Methods: Fifty-two HIV-infected children older than 6 months in whom ART was initiated were randomized to receive either 20 mg of zinc or placebo for a period of 24 weeks. Children underwent clinical examination, anthropometry, and laboratory evaluations: CD4% and count, viral load, and serum zinc level at baseline, 12 weeks, and 24 weeks. The primary outcome evaluated was CD4% value at the end of 12 and 24 weeks of study intervention in the enrolled children.
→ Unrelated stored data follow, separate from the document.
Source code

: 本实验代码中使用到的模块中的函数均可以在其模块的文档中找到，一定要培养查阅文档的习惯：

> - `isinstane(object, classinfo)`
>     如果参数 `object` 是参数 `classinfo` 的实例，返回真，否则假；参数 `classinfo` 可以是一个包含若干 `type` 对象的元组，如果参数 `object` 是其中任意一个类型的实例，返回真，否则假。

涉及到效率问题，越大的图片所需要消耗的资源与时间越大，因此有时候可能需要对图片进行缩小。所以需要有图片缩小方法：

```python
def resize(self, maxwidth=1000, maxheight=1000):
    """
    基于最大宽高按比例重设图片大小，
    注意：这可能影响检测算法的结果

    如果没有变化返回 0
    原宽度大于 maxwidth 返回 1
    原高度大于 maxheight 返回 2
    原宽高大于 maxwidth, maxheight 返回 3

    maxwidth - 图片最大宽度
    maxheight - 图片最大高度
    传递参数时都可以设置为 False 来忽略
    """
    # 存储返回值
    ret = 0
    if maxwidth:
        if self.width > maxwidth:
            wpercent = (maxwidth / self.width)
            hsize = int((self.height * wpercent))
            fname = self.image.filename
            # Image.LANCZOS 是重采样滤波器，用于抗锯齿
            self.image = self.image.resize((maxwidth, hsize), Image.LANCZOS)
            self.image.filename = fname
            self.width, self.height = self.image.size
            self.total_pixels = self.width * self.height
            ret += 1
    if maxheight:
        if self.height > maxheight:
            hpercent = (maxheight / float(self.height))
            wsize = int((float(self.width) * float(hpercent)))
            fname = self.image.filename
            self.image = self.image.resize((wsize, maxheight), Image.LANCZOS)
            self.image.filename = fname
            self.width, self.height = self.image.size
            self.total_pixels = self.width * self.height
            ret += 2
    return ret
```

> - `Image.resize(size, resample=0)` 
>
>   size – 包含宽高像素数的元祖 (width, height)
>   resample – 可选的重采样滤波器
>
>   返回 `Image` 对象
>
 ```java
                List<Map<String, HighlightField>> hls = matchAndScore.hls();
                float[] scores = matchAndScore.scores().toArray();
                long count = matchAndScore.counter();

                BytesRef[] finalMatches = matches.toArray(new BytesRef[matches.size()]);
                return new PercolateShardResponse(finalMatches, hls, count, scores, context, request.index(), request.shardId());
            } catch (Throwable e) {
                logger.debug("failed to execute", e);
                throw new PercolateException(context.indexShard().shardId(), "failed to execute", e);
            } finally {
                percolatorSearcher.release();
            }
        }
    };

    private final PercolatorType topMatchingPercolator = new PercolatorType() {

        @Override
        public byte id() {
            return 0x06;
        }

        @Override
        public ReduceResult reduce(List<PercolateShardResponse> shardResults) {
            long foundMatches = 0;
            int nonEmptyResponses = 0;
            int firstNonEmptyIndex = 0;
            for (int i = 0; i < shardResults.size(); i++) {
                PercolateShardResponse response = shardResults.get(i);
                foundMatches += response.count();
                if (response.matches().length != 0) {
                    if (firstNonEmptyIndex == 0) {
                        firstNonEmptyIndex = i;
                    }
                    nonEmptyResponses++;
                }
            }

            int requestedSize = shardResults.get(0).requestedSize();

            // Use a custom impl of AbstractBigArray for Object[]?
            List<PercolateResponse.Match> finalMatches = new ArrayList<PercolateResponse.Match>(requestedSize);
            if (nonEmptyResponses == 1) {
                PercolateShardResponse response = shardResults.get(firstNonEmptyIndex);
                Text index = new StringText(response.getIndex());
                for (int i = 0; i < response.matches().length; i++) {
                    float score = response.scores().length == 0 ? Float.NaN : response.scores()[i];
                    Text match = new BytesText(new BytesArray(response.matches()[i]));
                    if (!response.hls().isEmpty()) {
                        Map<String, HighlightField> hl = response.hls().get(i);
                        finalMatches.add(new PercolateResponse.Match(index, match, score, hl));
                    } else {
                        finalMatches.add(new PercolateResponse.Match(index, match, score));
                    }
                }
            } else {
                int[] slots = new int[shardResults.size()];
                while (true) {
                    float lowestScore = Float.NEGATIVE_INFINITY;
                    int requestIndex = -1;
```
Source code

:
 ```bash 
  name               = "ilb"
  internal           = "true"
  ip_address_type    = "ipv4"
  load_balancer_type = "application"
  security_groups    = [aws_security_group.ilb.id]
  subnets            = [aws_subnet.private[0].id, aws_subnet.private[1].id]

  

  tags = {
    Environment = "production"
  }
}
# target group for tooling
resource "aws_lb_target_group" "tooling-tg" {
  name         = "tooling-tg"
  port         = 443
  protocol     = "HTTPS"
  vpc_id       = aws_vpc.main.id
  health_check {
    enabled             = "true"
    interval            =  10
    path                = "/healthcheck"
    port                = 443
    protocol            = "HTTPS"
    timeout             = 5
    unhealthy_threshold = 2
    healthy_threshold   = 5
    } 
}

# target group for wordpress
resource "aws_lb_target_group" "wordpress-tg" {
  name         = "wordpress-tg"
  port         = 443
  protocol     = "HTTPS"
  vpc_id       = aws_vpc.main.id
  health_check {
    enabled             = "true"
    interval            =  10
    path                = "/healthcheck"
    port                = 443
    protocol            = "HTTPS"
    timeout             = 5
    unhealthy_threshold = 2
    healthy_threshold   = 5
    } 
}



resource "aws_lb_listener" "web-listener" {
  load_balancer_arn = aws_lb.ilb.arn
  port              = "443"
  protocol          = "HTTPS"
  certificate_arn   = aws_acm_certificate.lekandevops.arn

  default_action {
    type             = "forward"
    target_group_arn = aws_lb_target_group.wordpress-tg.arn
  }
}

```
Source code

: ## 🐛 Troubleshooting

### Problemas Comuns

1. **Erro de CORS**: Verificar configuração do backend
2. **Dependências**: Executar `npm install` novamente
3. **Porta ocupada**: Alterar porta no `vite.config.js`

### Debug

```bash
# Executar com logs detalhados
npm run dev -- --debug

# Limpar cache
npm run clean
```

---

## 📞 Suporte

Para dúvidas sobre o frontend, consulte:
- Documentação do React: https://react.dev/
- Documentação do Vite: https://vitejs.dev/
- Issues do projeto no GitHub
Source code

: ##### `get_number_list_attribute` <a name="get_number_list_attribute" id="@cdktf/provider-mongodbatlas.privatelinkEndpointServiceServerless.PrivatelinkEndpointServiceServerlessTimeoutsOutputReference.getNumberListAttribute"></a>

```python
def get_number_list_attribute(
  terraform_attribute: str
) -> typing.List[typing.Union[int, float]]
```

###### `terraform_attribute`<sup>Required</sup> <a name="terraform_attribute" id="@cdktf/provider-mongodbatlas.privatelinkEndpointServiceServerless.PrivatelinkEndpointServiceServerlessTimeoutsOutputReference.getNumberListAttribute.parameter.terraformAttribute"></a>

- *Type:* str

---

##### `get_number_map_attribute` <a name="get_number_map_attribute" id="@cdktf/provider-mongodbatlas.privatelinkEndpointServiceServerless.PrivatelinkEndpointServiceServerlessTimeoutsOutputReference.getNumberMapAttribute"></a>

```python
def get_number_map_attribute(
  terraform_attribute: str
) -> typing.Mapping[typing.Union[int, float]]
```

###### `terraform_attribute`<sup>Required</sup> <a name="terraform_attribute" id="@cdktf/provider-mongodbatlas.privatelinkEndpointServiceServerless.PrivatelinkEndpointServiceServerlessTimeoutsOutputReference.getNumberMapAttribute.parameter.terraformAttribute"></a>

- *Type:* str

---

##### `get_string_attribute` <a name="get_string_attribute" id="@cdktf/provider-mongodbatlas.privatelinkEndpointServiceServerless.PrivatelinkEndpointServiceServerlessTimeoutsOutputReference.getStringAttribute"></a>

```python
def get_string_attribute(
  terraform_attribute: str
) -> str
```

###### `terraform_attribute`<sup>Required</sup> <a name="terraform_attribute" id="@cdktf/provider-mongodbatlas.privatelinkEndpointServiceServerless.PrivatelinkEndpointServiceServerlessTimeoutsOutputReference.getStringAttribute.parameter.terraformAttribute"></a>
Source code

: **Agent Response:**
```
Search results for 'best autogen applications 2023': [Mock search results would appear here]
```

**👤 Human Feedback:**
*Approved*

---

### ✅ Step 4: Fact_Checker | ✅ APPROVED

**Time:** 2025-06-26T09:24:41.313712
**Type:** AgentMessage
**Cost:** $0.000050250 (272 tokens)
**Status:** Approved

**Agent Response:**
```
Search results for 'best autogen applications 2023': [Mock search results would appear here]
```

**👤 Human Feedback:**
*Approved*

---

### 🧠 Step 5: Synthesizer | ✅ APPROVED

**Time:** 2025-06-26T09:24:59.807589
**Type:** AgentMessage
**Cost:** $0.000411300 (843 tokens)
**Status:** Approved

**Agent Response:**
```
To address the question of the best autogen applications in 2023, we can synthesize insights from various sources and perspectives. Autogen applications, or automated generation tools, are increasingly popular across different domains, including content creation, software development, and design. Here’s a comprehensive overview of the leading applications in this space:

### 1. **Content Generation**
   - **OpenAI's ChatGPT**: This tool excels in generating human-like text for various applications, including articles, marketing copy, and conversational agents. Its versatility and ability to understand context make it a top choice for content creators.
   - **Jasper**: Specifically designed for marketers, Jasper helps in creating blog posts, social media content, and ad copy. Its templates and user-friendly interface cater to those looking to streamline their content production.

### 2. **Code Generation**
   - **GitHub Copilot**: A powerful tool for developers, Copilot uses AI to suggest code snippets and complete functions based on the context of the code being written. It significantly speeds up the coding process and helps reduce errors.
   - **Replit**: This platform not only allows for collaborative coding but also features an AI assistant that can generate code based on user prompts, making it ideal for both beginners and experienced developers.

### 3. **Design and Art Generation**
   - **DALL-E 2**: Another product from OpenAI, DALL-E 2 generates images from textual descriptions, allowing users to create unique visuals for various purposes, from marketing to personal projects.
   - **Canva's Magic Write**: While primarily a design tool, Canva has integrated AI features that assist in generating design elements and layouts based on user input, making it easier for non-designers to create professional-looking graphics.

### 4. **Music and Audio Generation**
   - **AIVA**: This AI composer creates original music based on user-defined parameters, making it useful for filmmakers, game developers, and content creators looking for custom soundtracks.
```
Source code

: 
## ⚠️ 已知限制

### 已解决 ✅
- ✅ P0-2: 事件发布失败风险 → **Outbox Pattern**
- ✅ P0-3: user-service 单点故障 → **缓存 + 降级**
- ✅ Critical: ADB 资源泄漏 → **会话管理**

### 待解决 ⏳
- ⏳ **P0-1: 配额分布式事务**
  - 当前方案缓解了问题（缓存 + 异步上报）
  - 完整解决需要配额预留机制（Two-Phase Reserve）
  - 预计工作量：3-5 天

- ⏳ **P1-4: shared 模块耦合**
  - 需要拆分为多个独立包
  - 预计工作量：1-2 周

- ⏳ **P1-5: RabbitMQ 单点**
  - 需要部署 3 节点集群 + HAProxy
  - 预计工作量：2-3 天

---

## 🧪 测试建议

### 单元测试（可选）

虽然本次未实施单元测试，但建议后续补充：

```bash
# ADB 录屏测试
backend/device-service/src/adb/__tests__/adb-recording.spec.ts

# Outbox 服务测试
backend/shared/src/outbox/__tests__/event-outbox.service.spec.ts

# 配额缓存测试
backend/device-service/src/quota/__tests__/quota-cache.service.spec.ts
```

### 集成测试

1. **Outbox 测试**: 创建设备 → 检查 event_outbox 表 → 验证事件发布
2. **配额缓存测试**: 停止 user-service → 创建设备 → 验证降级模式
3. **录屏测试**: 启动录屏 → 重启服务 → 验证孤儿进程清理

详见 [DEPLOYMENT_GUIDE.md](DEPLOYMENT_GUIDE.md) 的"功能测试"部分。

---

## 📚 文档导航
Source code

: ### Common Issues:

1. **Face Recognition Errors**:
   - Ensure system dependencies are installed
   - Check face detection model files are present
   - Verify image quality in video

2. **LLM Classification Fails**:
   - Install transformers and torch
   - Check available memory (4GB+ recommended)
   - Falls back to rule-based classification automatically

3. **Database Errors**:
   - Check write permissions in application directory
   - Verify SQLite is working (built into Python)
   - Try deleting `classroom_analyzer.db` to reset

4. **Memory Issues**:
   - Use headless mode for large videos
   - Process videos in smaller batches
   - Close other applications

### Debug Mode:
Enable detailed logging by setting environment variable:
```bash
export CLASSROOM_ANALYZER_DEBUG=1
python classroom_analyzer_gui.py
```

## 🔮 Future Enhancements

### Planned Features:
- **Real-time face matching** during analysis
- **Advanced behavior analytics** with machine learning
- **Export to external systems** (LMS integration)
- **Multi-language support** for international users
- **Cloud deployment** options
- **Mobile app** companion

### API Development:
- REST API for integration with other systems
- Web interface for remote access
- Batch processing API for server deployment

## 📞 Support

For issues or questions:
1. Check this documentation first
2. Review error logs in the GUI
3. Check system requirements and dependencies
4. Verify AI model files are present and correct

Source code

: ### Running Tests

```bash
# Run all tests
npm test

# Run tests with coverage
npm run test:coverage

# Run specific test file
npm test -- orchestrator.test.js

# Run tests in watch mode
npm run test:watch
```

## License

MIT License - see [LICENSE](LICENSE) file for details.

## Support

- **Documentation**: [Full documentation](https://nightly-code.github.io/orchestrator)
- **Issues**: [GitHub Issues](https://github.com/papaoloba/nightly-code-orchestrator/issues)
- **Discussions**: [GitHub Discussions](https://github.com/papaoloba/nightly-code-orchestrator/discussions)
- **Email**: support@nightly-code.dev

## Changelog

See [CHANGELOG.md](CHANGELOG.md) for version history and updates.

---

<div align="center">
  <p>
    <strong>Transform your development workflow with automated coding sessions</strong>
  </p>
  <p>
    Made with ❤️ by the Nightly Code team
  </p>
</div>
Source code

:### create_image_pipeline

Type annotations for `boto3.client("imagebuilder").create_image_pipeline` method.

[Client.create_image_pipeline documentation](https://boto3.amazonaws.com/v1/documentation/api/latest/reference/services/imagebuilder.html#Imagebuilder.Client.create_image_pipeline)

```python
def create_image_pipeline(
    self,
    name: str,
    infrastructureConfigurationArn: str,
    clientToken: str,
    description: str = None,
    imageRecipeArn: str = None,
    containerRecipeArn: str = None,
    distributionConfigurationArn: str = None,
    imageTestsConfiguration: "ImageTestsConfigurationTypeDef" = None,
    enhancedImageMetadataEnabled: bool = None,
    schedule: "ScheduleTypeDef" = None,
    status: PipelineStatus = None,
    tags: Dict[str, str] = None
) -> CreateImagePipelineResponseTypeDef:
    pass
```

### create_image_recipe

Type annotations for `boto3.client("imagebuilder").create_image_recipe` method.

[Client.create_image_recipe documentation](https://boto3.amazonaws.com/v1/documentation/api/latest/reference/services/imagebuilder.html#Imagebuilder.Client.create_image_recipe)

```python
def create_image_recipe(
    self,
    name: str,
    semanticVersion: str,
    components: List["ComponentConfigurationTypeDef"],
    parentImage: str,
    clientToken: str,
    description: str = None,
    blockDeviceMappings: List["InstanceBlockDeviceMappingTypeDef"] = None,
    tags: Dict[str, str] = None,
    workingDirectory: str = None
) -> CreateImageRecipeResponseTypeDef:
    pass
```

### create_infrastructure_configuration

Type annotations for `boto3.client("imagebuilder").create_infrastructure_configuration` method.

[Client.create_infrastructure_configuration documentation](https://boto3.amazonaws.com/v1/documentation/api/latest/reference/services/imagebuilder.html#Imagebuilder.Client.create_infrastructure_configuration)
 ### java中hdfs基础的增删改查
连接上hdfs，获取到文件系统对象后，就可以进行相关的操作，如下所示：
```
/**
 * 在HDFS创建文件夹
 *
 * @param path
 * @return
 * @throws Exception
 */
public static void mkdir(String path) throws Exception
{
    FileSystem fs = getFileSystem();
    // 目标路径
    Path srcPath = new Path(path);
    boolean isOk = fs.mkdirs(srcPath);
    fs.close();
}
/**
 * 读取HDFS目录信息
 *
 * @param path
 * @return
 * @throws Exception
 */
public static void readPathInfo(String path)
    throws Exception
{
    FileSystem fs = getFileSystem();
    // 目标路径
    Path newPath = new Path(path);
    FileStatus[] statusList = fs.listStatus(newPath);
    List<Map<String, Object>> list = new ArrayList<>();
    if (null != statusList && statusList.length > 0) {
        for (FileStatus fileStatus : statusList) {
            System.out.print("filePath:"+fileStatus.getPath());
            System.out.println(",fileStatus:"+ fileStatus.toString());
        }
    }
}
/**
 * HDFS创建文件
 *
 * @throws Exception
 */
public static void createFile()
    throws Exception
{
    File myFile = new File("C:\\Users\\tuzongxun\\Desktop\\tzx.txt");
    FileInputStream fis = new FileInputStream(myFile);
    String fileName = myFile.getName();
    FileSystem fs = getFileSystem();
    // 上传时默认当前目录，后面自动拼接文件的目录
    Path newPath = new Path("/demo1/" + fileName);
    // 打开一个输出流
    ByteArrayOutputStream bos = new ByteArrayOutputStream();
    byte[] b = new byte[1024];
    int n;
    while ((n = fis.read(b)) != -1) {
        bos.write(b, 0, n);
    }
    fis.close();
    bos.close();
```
Results: Of 52 children enrolled, 49 completed the study. The median CD4% value rose from 10% to 23% at 12 weeks and to 24.5% at 24 weeks in the zinc group, whereas in the placebo group, the value rose from 11% to 20% at 12 weeks and to 22% at 24 weeks (P = 0.188 for comparison between the zinc and the placebo group at 12 wk and P = 0.3 for comparison at 24 wk). The median (interquartile range) log reductions in the viral load at 12 weeks in the 2 arms were similar at 12 (P = 0.84) and 24 weeks (P = 0.43).

Conclusions: Supplementation of 20 mg zinc daily for 24 weeks did not have any statistically significant effect on the increase in CD4%, decrease in viral load, anthropometric indices, and morbidity profile in HIV-infected children started on ART.